Die ehemalige CEO der russischen Suchmaschine Yandex, Jelena Bunina, verließ ihren Posten sowie Russland im März 2022 und ging auch nach Israel, mit der Begründung, “sie kann nicht weiter in einem Land leben, das Krieg mit seinen Nachbarn führt” – was auch die Meinung von Makarewitsch zusammenfassen würde.
Kurz darauf kamen die Reaktionen aus der russischen Zivilgesellschaft, die je nach Auslegung natürlich auch hätten “bloße Trolle” sein können. Hier ist ein solches Beispiel von Anfang August 2022, in dem der Absender sich als ein in Israel lebender Russe ausgibt:
“Andrei, unser Land hat heute mit der Bombardierung des Gazastreifens begonnen, eines kleineren und schwächeren Landes, und wir müssen etwas tun. Wir müssen auf die Straße gehen und unserer Regierung sagen: Nein zum Krieg! Stoppen wir diese Gesetzlosigkeit!!!”
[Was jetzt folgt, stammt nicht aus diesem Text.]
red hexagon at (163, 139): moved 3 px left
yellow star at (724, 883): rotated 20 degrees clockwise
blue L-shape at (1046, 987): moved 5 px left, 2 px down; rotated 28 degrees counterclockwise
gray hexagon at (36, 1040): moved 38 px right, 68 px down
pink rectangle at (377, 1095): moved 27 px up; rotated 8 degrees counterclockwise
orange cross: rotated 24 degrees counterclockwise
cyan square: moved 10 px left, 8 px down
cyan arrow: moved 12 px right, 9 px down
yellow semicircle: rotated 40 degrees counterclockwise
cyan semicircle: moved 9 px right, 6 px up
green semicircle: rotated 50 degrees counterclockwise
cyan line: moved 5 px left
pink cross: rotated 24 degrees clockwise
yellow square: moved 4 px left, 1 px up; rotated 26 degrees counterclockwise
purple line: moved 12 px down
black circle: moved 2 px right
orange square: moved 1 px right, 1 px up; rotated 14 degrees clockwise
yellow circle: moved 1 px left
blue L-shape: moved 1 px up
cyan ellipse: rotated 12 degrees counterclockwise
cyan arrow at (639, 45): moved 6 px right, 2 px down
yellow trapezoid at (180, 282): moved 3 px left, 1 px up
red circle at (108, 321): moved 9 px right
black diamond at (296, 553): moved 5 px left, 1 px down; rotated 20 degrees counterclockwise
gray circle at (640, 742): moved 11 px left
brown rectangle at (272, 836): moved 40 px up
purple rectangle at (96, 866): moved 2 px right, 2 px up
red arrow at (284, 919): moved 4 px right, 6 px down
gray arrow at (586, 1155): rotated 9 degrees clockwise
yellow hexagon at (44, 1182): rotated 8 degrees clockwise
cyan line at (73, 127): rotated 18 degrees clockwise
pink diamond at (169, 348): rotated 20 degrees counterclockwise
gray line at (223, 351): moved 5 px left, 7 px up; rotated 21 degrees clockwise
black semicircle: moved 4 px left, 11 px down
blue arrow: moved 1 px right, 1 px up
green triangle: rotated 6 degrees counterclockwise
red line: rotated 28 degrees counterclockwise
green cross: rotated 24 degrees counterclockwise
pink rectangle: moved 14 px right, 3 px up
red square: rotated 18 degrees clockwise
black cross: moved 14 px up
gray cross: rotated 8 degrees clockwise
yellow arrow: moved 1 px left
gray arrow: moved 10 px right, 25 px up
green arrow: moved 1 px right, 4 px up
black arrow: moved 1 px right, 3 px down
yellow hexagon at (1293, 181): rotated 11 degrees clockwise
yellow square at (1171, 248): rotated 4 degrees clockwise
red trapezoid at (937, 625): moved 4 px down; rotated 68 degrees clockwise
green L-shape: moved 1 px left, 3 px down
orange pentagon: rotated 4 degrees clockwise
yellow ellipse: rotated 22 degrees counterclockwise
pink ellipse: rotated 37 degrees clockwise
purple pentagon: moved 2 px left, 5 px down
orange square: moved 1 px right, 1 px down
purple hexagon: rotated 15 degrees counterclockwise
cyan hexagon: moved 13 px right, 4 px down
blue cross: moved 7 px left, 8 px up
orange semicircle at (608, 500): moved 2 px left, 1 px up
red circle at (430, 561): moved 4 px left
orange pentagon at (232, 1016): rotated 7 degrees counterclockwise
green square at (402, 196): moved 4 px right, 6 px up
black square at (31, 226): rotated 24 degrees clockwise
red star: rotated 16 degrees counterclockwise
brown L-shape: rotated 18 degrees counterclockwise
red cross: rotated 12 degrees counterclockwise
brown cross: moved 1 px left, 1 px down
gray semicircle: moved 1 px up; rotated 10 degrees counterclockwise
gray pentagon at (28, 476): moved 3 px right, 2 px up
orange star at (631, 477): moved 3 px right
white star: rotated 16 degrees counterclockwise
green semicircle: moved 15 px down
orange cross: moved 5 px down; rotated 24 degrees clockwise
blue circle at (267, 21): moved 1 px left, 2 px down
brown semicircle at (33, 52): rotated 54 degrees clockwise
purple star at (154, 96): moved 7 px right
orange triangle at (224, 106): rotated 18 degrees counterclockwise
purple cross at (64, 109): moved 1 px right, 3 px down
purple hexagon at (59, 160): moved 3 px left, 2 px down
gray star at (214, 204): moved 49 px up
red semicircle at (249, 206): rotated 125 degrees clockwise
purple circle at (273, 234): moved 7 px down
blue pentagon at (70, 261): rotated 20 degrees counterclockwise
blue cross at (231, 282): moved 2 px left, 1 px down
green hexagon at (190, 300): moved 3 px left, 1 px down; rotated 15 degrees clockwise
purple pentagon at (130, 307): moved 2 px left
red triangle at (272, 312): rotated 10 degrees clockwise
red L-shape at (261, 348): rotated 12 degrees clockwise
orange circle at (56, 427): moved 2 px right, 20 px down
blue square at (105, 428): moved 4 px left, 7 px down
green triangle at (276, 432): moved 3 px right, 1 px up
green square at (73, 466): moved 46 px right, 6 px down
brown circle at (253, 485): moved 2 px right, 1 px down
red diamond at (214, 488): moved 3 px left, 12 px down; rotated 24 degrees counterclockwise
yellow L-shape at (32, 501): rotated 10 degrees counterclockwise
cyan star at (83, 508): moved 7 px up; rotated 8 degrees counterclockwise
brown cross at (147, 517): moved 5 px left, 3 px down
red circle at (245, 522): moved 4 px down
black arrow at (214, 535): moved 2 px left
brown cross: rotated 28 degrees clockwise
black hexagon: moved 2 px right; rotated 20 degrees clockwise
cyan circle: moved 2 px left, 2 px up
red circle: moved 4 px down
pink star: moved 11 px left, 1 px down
Nachrichten wie diese sprechen für sich. Anfang August 2022 bombardierte Israel tatsächlich den Gazastreifen. Makarewitschs Konten sollen mit solchen Nachrichten regelmäßig heimgesucht worden sein.
Zum Zeitpunkt des Beginns der militärischen Sonderoperation Russlands in der Ukraine hatte der bekannte russische Sänger seine Konzertsaison 2022 schon voll ausgeplant. Sein Vorhaben war es, den gesamten Herbst in der Heimat unterwegs zu sein, praktisch jede größere Stadt mit einem Konzert zu beglücken und natürlich auch große Gewinne zu erzielen. Scheinbar hatte er nicht damit gerechnet, dass seine abschätzige Einstellung zur eigenen “russischen Nation” so schnell Resultate bringen würde: Zügig wurden nämlich nach und nach in Städten wie Tscheljabinsk, Saratow, Tjumen und sogar in der als liberal geltenden Stadt Jekaterinburg all seine Konzerte abgesagt – auf Drängen der dortigen “Konsumenten”. Darüber fing er dann auch an, sich öffentlich zu beschweren.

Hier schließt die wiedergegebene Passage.